## Assignment:
Find every line in the records below that contains the word "picture", and copy each such line.

--- Excerpted data Enclosed Below ---

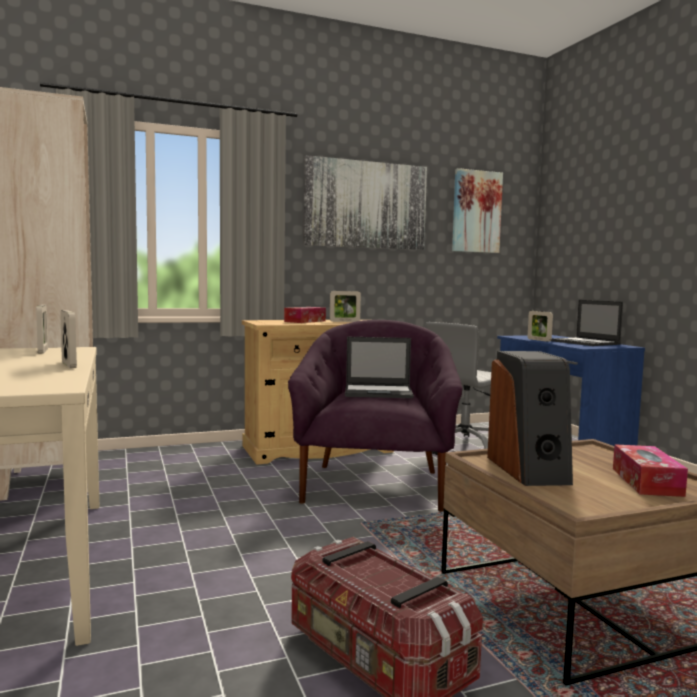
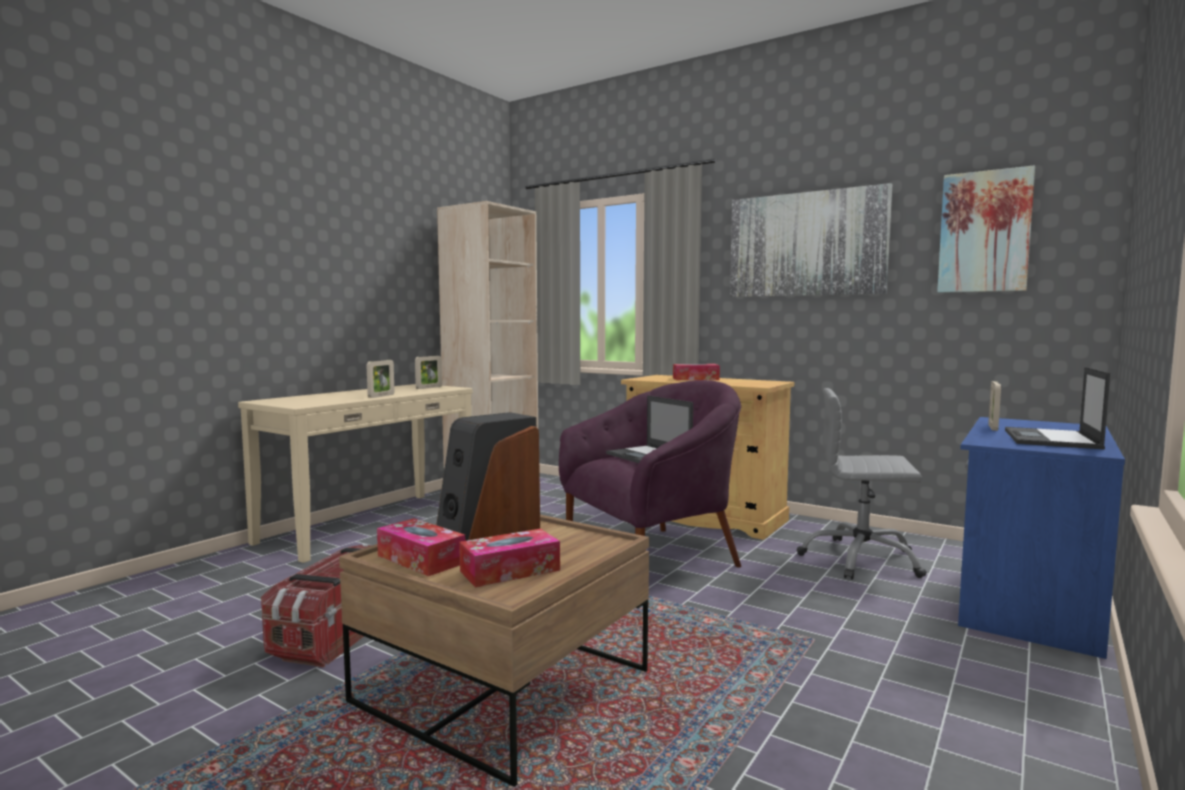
camera: 55 degrees right, 0 degrees up
picture frame [330,291,361,322] -> none
none -> tissue box [377,519,465,576]

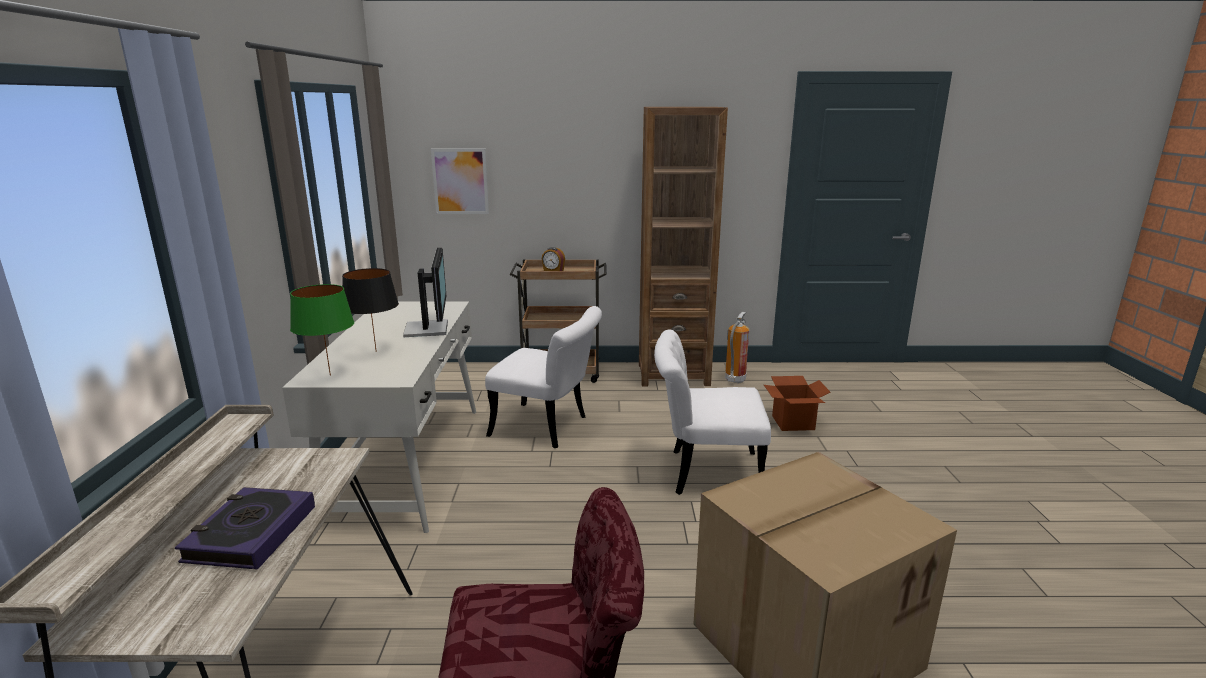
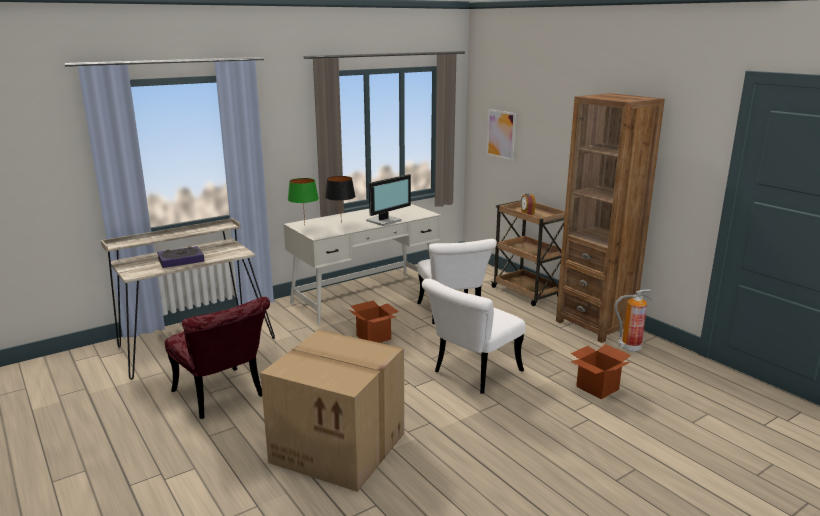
camera: 55 degrees right, 0 degrees up
white chair [654,329,771,495] -> white chair turned 105 degrees counterclockwise [422,278,526,394]
none -> cardboard box [349,301,399,343]

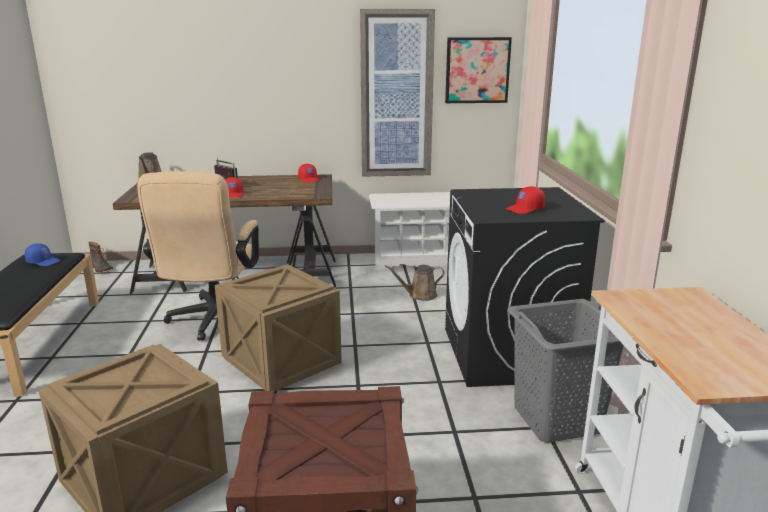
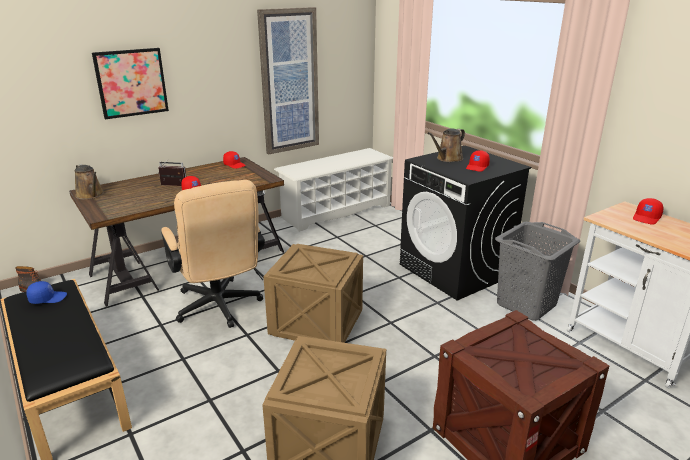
camera: 30 degrees left, 5 degrees up
brown watering can [385,265,445,301] -> brown watering can moved to [428,128,465,162]
picture [445,37,512,103] -> picture moved to [92,48,169,119]
none -> red cap [633,198,663,225]

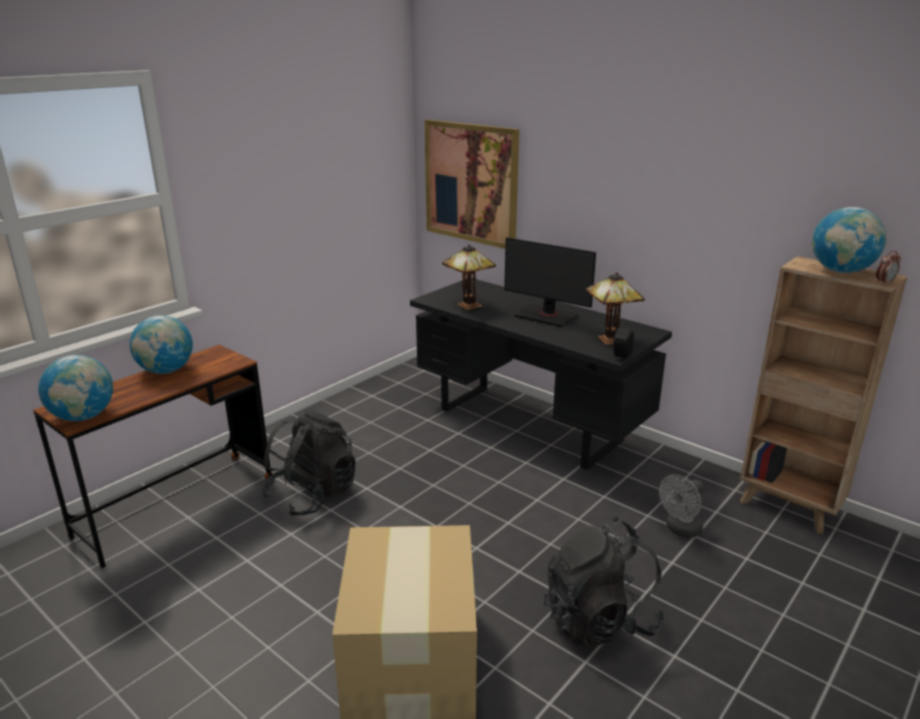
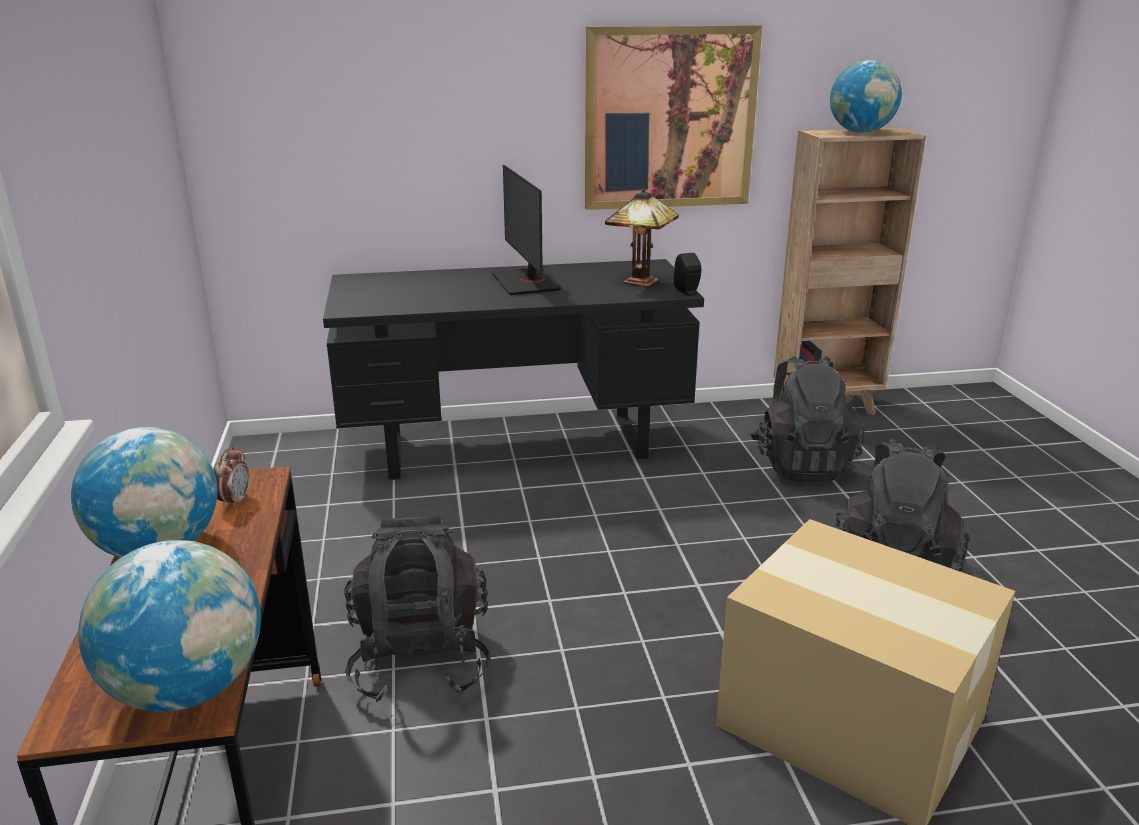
camera: 50 degrees left, 0 degrees up
picture [425,119,519,249] -> picture moved to [585,25,762,210]
table lamp [442,244,496,310] -> none
monitor [504,237,596,327] -> monitor turned 90 degrees clockwise [491,165,561,295]
grey fan [659,475,704,538] -> black backpack [750,356,864,482]
alarm clock [876,251,901,285] -> alarm clock moved to [214,446,250,509]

--- End of Enclosed Excerpted data ---

## Task output:
picture frame [330,291,361,322] -> none
picture [445,37,512,103] -> picture moved to [92,48,169,119]
picture [425,119,519,249] -> picture moved to [585,25,762,210]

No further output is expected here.